[Dataset excerpts]
- Opening Delimiter -

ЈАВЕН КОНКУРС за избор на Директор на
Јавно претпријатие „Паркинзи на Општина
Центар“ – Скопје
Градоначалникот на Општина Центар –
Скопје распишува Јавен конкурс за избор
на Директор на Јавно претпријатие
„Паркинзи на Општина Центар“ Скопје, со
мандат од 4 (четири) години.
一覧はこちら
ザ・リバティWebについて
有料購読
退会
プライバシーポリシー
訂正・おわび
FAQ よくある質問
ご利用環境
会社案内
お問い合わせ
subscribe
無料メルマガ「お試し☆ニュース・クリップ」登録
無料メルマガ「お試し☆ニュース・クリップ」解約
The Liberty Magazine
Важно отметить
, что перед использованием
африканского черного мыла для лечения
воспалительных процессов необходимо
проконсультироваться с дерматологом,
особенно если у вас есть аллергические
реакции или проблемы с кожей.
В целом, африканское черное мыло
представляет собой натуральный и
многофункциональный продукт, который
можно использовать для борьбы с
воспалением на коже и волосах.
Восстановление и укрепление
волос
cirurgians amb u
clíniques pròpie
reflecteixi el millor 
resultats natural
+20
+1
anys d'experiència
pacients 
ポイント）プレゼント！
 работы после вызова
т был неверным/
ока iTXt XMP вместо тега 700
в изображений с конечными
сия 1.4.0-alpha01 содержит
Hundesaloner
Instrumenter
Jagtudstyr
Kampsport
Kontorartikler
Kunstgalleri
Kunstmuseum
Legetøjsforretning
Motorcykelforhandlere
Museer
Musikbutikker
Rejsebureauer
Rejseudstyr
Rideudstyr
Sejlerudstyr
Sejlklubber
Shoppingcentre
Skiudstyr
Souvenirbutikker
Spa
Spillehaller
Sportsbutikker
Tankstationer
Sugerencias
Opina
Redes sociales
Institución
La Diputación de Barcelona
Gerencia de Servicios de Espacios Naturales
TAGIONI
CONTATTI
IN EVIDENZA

- Closing Delimiter -

[EXERCISE GOAL]: The expected answer is every line above in which the word "ニュース" appears.

[ANSWER TO THIS PROBLEM]:
無料メルマガ「お試し☆ニュース・クリップ」登録
無料メルマガ「お試し☆ニュース・クリップ」解約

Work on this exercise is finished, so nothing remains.